US War Secretary Mark Esper arrived in Baghdad on Wednesday, where he is likely to face questions about how long US troops withdrawing from northeast Syria will stay in Iraq.

The Iraq military said on Tuesday that US forces crossing into Iraq as part of a pull-out from Syria do not have permission to stay and can only be there in transit.

While Esper initially told reporters the troops withdrawing from Syria would go to western Iraq to fight Islamic State and "help defend Iraq," he said on Tuesday that Washington aimed to eventually bring the troops back to the United States.

Esper is expected to meet his Iraqi counterpart as well as Prime Minister Adel Abdul Mahdi and discuss the US troop drawdown from Syria and the role Iraq will play in it.

"Our key priority with Iraq is encouraging the continued secure, stable, independent Iraq," a senior US defense official said.

Esper's trip also follows an agreement on Tuesday between Ankara and Moscow that Syrian and Russian forces will deploy in northeast Syria to remove Kurdish fighters and their weapons from the border with Turkey.

Hours after that deal was announced, the Turkish defense ministry said the United States had told Turkey the withdrawal of Kurdish militants was complete from the "safe zone" Ankara demands in northern Syria.

The Russia-Turkey agreement struck in the Black Sea resort of Sochi endorses the return of Syrian Army troops to the border alongside Russian troops, replacing the Americans who had patrolled the region for years with their Kurdish allies.

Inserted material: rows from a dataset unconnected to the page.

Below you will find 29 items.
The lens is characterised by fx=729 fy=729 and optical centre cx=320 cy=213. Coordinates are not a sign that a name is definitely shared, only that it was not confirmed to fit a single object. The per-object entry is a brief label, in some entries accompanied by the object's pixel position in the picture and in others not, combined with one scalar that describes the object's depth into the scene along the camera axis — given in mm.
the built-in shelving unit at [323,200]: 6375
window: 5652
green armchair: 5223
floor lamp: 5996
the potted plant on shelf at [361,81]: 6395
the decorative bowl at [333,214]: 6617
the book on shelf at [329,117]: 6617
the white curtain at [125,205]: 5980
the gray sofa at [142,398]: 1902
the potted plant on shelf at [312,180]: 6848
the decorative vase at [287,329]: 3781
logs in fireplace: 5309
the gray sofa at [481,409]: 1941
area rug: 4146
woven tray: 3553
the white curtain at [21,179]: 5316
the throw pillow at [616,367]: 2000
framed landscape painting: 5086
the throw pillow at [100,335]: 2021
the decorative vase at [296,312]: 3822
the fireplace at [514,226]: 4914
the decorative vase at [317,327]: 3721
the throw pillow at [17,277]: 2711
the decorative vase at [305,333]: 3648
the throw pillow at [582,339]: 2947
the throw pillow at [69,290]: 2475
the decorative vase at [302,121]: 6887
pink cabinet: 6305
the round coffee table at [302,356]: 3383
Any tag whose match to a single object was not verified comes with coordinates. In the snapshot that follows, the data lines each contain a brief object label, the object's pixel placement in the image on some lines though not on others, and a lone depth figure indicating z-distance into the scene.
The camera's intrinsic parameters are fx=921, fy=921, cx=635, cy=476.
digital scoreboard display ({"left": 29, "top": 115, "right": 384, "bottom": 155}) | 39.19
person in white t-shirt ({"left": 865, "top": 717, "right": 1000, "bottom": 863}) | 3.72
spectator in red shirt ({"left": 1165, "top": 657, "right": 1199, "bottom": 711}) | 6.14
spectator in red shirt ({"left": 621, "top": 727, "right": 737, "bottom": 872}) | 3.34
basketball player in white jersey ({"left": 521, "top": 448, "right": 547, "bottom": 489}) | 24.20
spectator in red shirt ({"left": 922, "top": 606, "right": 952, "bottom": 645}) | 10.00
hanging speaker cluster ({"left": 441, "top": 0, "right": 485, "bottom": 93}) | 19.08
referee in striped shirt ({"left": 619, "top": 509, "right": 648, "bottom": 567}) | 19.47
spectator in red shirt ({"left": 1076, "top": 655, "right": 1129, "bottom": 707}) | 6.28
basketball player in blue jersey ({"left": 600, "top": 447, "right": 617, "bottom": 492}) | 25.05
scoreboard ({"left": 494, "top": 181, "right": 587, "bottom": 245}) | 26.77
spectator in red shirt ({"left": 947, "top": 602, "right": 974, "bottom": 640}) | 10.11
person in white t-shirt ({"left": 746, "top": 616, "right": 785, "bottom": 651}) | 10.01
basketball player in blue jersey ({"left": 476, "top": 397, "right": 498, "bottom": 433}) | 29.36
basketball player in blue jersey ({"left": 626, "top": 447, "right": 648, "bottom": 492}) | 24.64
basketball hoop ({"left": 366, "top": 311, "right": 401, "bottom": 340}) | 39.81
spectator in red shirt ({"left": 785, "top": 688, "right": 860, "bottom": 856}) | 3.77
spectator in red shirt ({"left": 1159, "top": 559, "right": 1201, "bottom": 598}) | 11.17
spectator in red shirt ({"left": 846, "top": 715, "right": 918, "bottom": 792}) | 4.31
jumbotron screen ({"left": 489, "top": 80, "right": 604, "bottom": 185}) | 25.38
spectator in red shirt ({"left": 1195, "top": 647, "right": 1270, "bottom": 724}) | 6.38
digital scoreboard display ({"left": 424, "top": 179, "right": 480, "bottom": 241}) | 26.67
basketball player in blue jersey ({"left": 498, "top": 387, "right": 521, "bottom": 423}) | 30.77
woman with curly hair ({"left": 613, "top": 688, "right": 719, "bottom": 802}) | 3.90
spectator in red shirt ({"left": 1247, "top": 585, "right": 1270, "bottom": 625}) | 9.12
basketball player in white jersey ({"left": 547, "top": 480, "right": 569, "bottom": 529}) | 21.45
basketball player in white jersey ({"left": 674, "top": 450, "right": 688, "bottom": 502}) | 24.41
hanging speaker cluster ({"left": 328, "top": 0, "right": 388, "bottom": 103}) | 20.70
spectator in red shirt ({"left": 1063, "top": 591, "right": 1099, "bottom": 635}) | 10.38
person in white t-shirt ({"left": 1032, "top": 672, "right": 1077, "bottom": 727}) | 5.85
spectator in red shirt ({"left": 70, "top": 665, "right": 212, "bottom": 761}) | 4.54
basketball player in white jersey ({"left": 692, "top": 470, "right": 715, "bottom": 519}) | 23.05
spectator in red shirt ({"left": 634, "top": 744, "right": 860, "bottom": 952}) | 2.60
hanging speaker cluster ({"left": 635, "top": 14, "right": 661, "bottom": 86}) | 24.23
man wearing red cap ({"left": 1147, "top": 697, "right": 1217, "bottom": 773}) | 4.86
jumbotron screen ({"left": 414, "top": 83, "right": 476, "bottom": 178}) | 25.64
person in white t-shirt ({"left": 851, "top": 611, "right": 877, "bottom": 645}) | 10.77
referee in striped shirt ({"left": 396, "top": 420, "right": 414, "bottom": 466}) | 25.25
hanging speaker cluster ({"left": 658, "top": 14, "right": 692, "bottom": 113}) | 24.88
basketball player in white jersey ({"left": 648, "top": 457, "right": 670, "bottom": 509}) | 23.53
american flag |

President Donald Trump decided earlier this month to withdraw all 1,000 US troops from the region, a move widely criticized as a betrayal of Kurdish allies who had fought for years alongside US forces against the Wahhabi Daesh [Arabica acronym for “ISIS” / “ISIL”].

Since then, the Pentagon has said the Trump administration is considering keeping some troops in northeastern Syria to help ensure Daesh and others do not profit from oil fields in the region.